**ACTION ITEM:** Reproduce the text of all the records below, replacing every occurrence of "hukum" with "peraturan" and changing nothing else. Leave the pictures out.

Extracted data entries
════
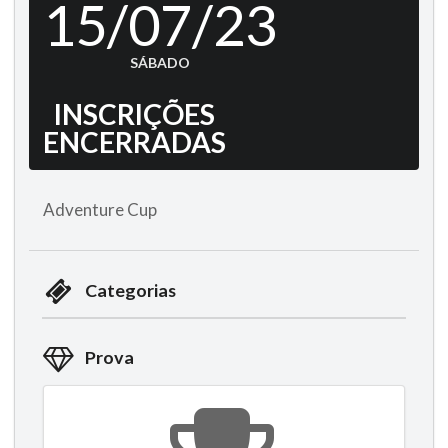
15/07/23
SÁBADO
INSCRIÇÕES
ENCERRADAS
Adventure Cup
Categorias
Prova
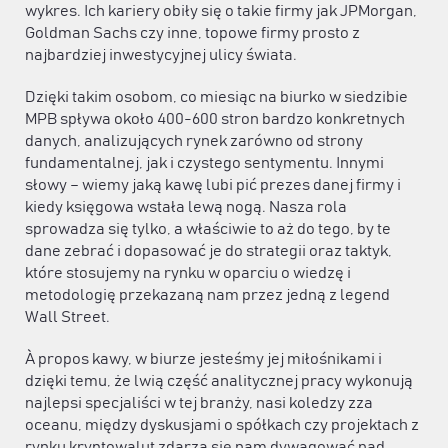
wykres. Ich kariery obiły się o takie firmy jak JPMorgan,
Goldman Sachs czy inne, topowe firmy prosto z
najbardziej inwestycyjnej ulicy świata.
Dzięki takim osobom, co miesiąc na biurko w siedzibie
MPB spływa około 400-600 stron bardzo konkretnych
danych, analizujących rynek zarówno od strony
fundamentalnej, jak i czystego sentymentu. Innymi
słowy – wiemy jaką kawę lubi pić prezes danej firmy i
kiedy księgowa wstała lewą nogą. Nasza rola
sprowadza się tylko, a właściwie to aż do tego, by te
dane zebrać i dopasować je do strategii oraz taktyk,
które stosujemy na rynku w oparciu o wiedzę i
metodologię przekazaną nam przez jedną z legend
Wall Street.
À propos kawy, w biurze jesteśmy jej miłośnikami i
dzięki temu, że lwią część analitycznej pracy wykonują
najlepsi specjaliści w tej branży, nasi koledzy zza
oceanu, między dyskusjami o spółkach czy projektach z
rynku kryptowalut zdarza się nam dywagować nad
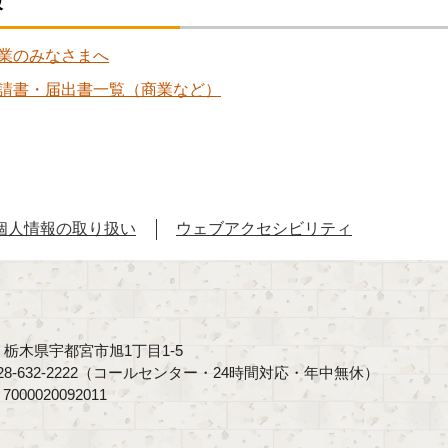
報
業のみなさまへ
請書・届出書一覧（商業など）
個人情報の取り扱い
ウェブアクセシビリティ
40 栃木県宇都宮市旭1丁目1-5
8-632-2222（コールセンター・24時間対応・年中無休）
00020092011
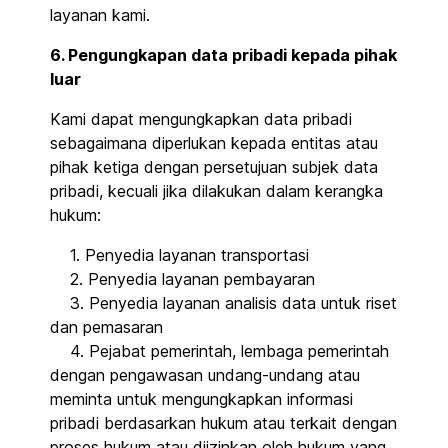
layanan kami.
6. Pengungkapan data pribadi kepada pihak
luar
Kami dapat mengungkapkan data pribadi
sebagaimana diperlukan kepada entitas atau
pihak ketiga dengan persetujuan subjek data
pribadi, kecuali jika dilakukan dalam kerangka
hukum:
1. Penyedia layanan transportasi
2. Penyedia layanan pembayaran
3. Penyedia layanan analisis data untuk riset
dan pemasaran
4. Pejabat pemerintah, lembaga pemerintah
dengan pengawasan undang-undang atau
meminta untuk mengungkapkan informasi
pribadi berdasarkan hukum atau terkait dengan
proses hukum atau diizinkan oleh hukum yang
════
**FINAL ANSWER:**
15/07/23
SÁBADO
INSCRIÇÕES
ENCERRADAS
Adventure Cup
Categorias
Prova
wykres. Ich kariery obiły się o takie firmy jak JPMorgan,
Goldman Sachs czy inne, topowe firmy prosto z
najbardziej inwestycyjnej ulicy świata.
Dzięki takim osobom, co miesiąc na biurko w siedzibie
MPB spływa około 400-600 stron bardzo konkretnych
danych, analizujących rynek zarówno od strony
fundamentalnej, jak i czystego sentymentu. Innymi
słowy – wiemy jaką kawę lubi pić prezes danej firmy i
kiedy księgowa wstała lewą nogą. Nasza rola
sprowadza się tylko, a właściwie to aż do tego, by te
dane zebrać i dopasować je do strategii oraz taktyk,
które stosujemy na rynku w oparciu o wiedzę i
metodologię przekazaną nam przez jedną z legend
Wall Street.
À propos kawy, w biurze jesteśmy jej miłośnikami i
dzięki temu, że lwią część analitycznej pracy wykonują
najlepsi specjaliści w tej branży, nasi koledzy zza
oceanu, między dyskusjami o spółkach czy projektach z
rynku kryptowalut zdarza się nam dywagować nad
報
業のみなさまへ
請書・届出書一覧（商業など）
個人情報の取り扱い
ウェブアクセシビリティ
40 栃木県宇都宮市旭1丁目1-5
8-632-2222（コールセンター・24時間対応・年中無休）
00020092011
layanan kami.
6. Pengungkapan data pribadi kepada pihak
luar
Kami dapat mengungkapkan data pribadi
sebagaimana diperlukan kepada entitas atau
pihak ketiga dengan persetujuan subjek data
pribadi, kecuali jika dilakukan dalam kerangka
peraturan:
1. Penyedia layanan transportasi
2. Penyedia layanan pembayaran
3. Penyedia layanan analisis data untuk riset
dan pemasaran
4. Pejabat pemerintah, lembaga pemerintah
dengan pengawasan undang-undang atau
meminta untuk mengungkapkan informasi
pribadi berdasarkan peraturan atau terkait dengan
proses peraturan atau diizinkan oleh peraturan yang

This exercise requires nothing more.